**TASKS TO COMPLETE:**
A – Edit the car fan wiring thread from "Alright, I think" up to and including "the battery dead.", putting "fuse" in place of "relay".
B – In the car fan wiring thread, why does the person wiring the fans plan to keep the relay even after adding a toggle switch for them?

**EXCERPTED TEXT:**
>>>

Because I am not sure if the diagram I created is 100% accurate I would like anyone on here to take a look at it and correct me on anything that is wrong so I don't burn my car down or fry something.

Thanks in advance!


----------



## Horsemanwill (Jun 1, 2008)

This book should help with anything that you need.

http://www.davebarton.com/pdf/RelayGuide.pdf

with that said make sure since you plan on having the fans run constant that you get some really quiet ones. i've always wanted to use a temp controlled fan type system. something like you see in PC rigs.


----------



## Blistered1 (Jan 6, 2018)

These are the fans i'll be getting for the application. By design they should be pretty quite. 









I plan on adding an on/off switch at some point so I can just flip the fans and amp on when ever I feel like jamming.


----------



## Blistered1 (Jan 6, 2018)

After reading through the PDF you sent I can see that nothing in my diagram is wrong but it also doesn't show enough to confirm everything on my diagram should be right. Can you or anyone tell by the diagram I have made if this will work? 

Also, after reading your post I decided that it would be essential to add and on/off switch for the fans so I have updated the diagram picture on the original post to reflect that.


----------



## Horsemanwill (Jun 1, 2008)

if you're adding a switch you don't really need the relay just make sure your main power wire to the switch is fused and don't use the remote wire.

but the correct diagram in the guide is on page 31 the first diagram


----------



## FordEscape (Nov 23, 2014)

I'd not switch both power and ground to the fan. I'd use a simple SPST switch on the power to the fan and run the fan ground to constant chassis ground. A cheap SPST switch with a built-in indicator light showing when the fan is 'on' might be preferable.

IMHO all grounds should always be constant to chassis, never 'switched'.

The rare exception being ground-switched circuits where the power is constant - not at all a common situation and not what you have/need here.


----------



## Blistered1 (Jan 6, 2018)

Alright, I think I have the confidence to do this project now. So I should give everything its own constant chassis ground. 

I think I still might keep the relay even though i'm going to be adding a toggle switch for the fans just in case I forget to turn the fans off and run the battery dead.

I have updated the diagram in the original post hopefully for the last time. haha

Thanks for the help, wish me luck.

EDIT: Also, should 16g wire work for this application? Or should I get something a little bigger?


----------



## Locomotive Tech (May 23, 2016)

Just curious, why not upgrade the amp too?


----------



## trahilaloid (Jan 7, 2018)

Lol that's so wrong head unit goes to 85 86 goes to amp then the amp has a ground completes that circuit then batt 12v then fuse then goes to 30 87a goes to fan then ground fan all grounds don't have to go to the same place either so that's key on then the fan kicks on same way I just wired my trailer brakes and you don't have to use the head unit wire you can use a key on 12 v wire 

Sent from my XT1609 using Tapatalk


----------



## trahilaloid (Jan 7, 2018)

The relay is the whole point on not having a switch it turns of when you turn the key off

Sent from my XT1609 using Tapatalk


----------



## trahilaloid (Jan 7, 2018)

<<<

**DATA LISTING:**
>>>

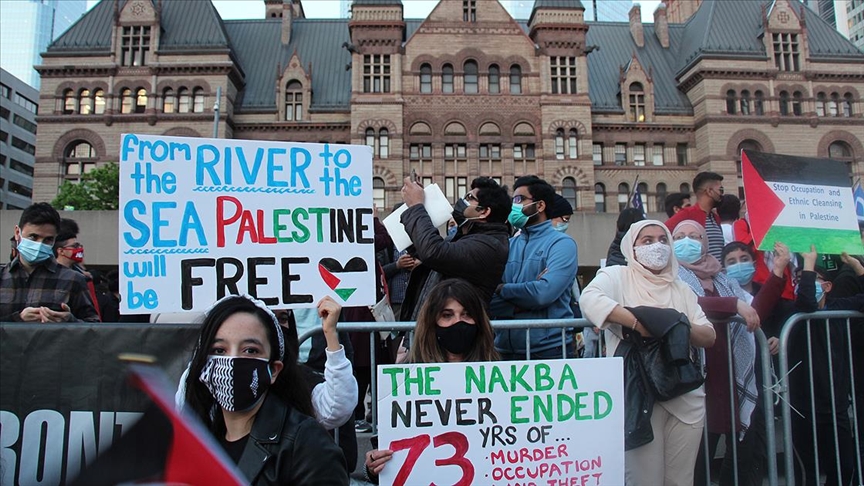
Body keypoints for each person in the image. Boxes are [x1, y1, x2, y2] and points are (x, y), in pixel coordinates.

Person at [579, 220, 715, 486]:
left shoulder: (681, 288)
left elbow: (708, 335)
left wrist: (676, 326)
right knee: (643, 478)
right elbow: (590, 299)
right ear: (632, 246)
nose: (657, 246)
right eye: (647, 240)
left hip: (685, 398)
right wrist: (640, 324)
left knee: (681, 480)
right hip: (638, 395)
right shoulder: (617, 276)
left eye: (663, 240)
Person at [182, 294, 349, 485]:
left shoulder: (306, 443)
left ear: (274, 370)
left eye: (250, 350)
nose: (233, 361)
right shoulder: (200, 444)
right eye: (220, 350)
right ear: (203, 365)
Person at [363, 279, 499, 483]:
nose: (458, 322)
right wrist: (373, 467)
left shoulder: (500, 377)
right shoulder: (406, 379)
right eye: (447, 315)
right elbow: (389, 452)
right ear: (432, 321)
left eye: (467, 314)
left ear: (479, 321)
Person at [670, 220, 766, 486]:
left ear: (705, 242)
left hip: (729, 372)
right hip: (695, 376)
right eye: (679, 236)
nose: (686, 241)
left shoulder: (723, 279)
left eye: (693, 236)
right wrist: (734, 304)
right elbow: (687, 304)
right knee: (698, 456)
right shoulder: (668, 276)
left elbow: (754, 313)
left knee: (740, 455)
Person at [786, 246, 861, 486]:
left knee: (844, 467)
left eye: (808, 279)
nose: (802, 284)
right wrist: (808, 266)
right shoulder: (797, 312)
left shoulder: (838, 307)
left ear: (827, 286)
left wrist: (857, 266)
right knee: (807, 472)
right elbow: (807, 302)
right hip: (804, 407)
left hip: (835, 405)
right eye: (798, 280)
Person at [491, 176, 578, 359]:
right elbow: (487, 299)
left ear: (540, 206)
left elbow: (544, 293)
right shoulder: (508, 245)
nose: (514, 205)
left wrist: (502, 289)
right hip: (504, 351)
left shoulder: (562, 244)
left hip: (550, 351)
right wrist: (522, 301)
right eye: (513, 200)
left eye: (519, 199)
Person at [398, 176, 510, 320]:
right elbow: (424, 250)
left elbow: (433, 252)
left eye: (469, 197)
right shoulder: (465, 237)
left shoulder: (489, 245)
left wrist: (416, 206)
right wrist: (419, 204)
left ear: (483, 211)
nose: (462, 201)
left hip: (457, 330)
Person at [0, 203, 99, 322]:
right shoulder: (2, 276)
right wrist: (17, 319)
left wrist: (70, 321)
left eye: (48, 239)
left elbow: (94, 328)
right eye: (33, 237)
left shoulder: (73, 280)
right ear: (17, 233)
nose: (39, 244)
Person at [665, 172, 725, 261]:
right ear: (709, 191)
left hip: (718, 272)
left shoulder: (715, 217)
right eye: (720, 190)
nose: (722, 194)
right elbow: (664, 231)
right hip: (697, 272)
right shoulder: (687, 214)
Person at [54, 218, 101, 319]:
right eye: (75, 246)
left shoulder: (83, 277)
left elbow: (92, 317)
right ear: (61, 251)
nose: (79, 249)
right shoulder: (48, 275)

<<<
>>>

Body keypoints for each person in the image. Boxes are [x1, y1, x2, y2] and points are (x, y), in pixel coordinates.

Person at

<<<

**RESULTS IN ORDER:**
A –
Alright, I think I have the confidence to do this project now. So I should give everything its own constant chassis ground. 

I think I still might keep the fuse even though i'm going to be adding a toggle switch for the fans just in case I forget to turn the fans off and run the battery dead.

B – The relay stays in case they forget to turn the fans off and run the battery dead.